[[ Data listing open ]]
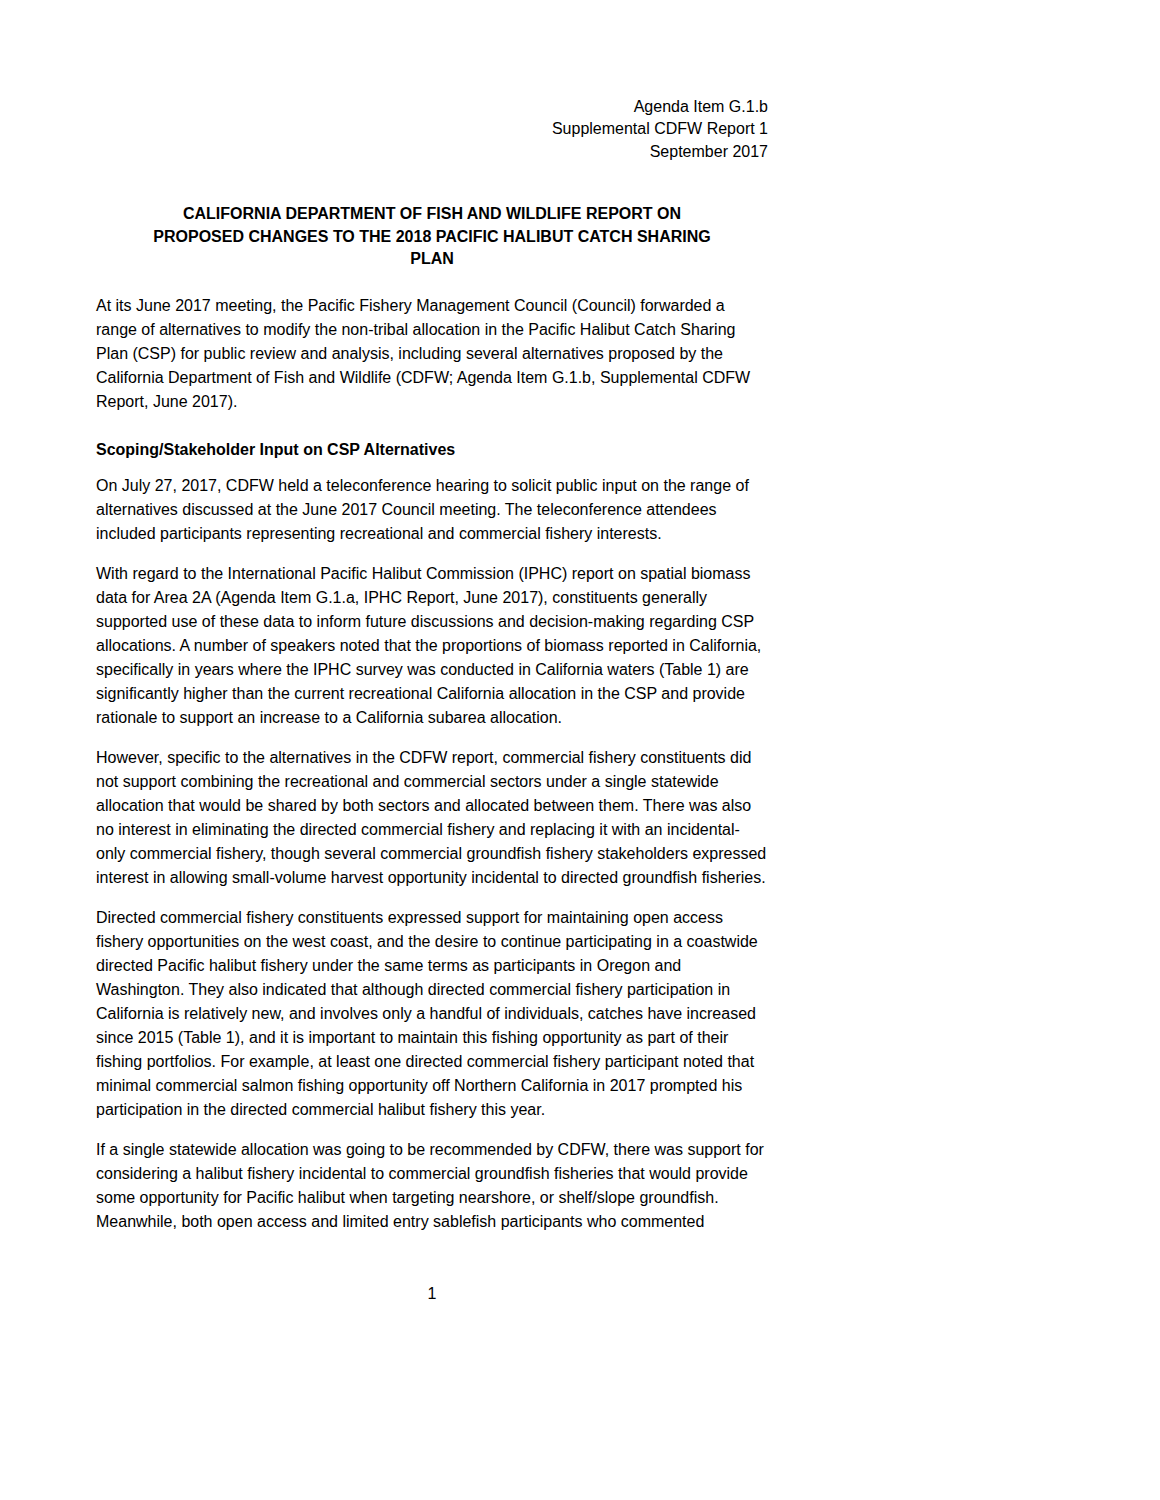Agenda Item G.1.b
Supplemental CDFW Report 1
September 2017
California Department of Fish and Wildlife Report on Proposed Changes to the 2018 Pacific Halibut Catch Sharing Plan
At its June 2017 meeting, the Pacific Fishery Management Council (Council) forwarded a range of alternatives to modify the non-tribal allocation in the Pacific Halibut Catch Sharing Plan (CSP) for public review and analysis, including several alternatives proposed by the California Department of Fish and Wildlife (CDFW; Agenda Item G.1.b, Supplemental CDFW Report, June 2017).
Scoping/Stakeholder Input on CSP Alternatives
On July 27, 2017, CDFW held a teleconference hearing to solicit public input on the range of alternatives discussed at the June 2017 Council meeting. The teleconference attendees included participants representing recreational and commercial fishery interests.
With regard to the International Pacific Halibut Commission (IPHC) report on spatial biomass data for Area 2A (Agenda Item G.1.a, IPHC Report, June 2017), constituents generally supported use of these data to inform future discussions and decision-making regarding CSP allocations. A number of speakers noted that the proportions of biomass reported in California, specifically in years where the IPHC survey was conducted in California waters (Table 1) are significantly higher than the current recreational California allocation in the CSP and provide rationale to support an increase to a California subarea allocation.
However, specific to the alternatives in the CDFW report, commercial fishery constituents did not support combining the recreational and commercial sectors under a single statewide allocation that would be shared by both sectors and allocated between them. There was also no interest in eliminating the directed commercial fishery and replacing it with an incidental-only commercial fishery, though several commercial groundfish fishery stakeholders expressed interest in allowing small-volume harvest opportunity incidental to directed groundfish fisheries.
Directed commercial fishery constituents expressed support for maintaining open access fishery opportunities on the west coast, and the desire to continue participating in a coastwide directed Pacific halibut fishery under the same terms as participants in Oregon and Washington. They also indicated that although directed commercial fishery participation in California is relatively new, and involves only a handful of individuals, catches have increased since 2015 (Table 1), and it is important to maintain this fishing opportunity as part of their fishing portfolios. For example, at least one directed commercial fishery participant noted that minimal commercial salmon fishing opportunity off Northern California in 2017 prompted his participation in the directed commercial halibut fishery this year.
If a single statewide allocation was going to be recommended by CDFW, there was support for considering a halibut fishery incidental to commercial groundfish fisheries that would provide some opportunity for Pacific halibut when targeting nearshore, or shelf/slope groundfish. Meanwhile, both open access and limited entry sablefish participants who commented
1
[[ Data listing closed ]]
• [Work instructions]: Leaving out the pictures, output each line above exactly as it is.

• [Your solution]:
Agenda Item G.1.b
Supplemental CDFW Report 1
September 2017
California Department of Fish and Wildlife Report on Proposed Changes to the 2018 Pacific Halibut Catch Sharing Plan
At its June 2017 meeting, the Pacific Fishery Management Council (Council) forwarded a range of alternatives to modify the non-tribal allocation in the Pacific Halibut Catch Sharing Plan (CSP) for public review and analysis, including several alternatives proposed by the California Department of Fish and Wildlife (CDFW; Agenda Item G.1.b, Supplemental CDFW Report, June 2017).
Scoping/Stakeholder Input on CSP Alternatives
On July 27, 2017, CDFW held a teleconference hearing to solicit public input on the range of alternatives discussed at the June 2017 Council meeting. The teleconference attendees included participants representing recreational and commercial fishery interests.
With regard to the International Pacific Halibut Commission (IPHC) report on spatial biomass data for Area 2A (Agenda Item G.1.a, IPHC Report, June 2017), constituents generally supported use of these data to inform future discussions and decision-making regarding CSP allocations. A number of speakers noted that the proportions of biomass reported in California, specifically in years where the IPHC survey was conducted in California waters (Table 1) are significantly higher than the current recreational California allocation in the CSP and provide rationale to support an increase to a California subarea allocation.
However, specific to the alternatives in the CDFW report, commercial fishery constituents did not support combining the recreational and commercial sectors under a single statewide allocation that would be shared by both sectors and allocated between them. There was also no interest in eliminating the directed commercial fishery and replacing it with an incidental-only commercial fishery, though several commercial groundfish fishery stakeholders expressed interest in allowing small-volume harvest opportunity incidental to directed groundfish fisheries.
Directed commercial fishery constituents expressed support for maintaining open access fishery opportunities on the west coast, and the desire to continue participating in a coastwide directed Pacific halibut fishery under the same terms as participants in Oregon and Washington. They also indicated that although directed commercial fishery participation in California is relatively new, and involves only a handful of individuals, catches have increased since 2015 (Table 1), and it is important to maintain this fishing opportunity as part of their fishing portfolios. For example, at least one directed commercial fishery participant noted that minimal commercial salmon fishing opportunity off Northern California in 2017 prompted his participation in the directed commercial halibut fishery this year.
If a single statewide allocation was going to be recommended by CDFW, there was support for considering a halibut fishery incidental to commercial groundfish fisheries that would provide some opportunity for Pacific halibut when targeting nearshore, or shelf/slope groundfish. Meanwhile, both open access and limited entry sablefish participants who commented
1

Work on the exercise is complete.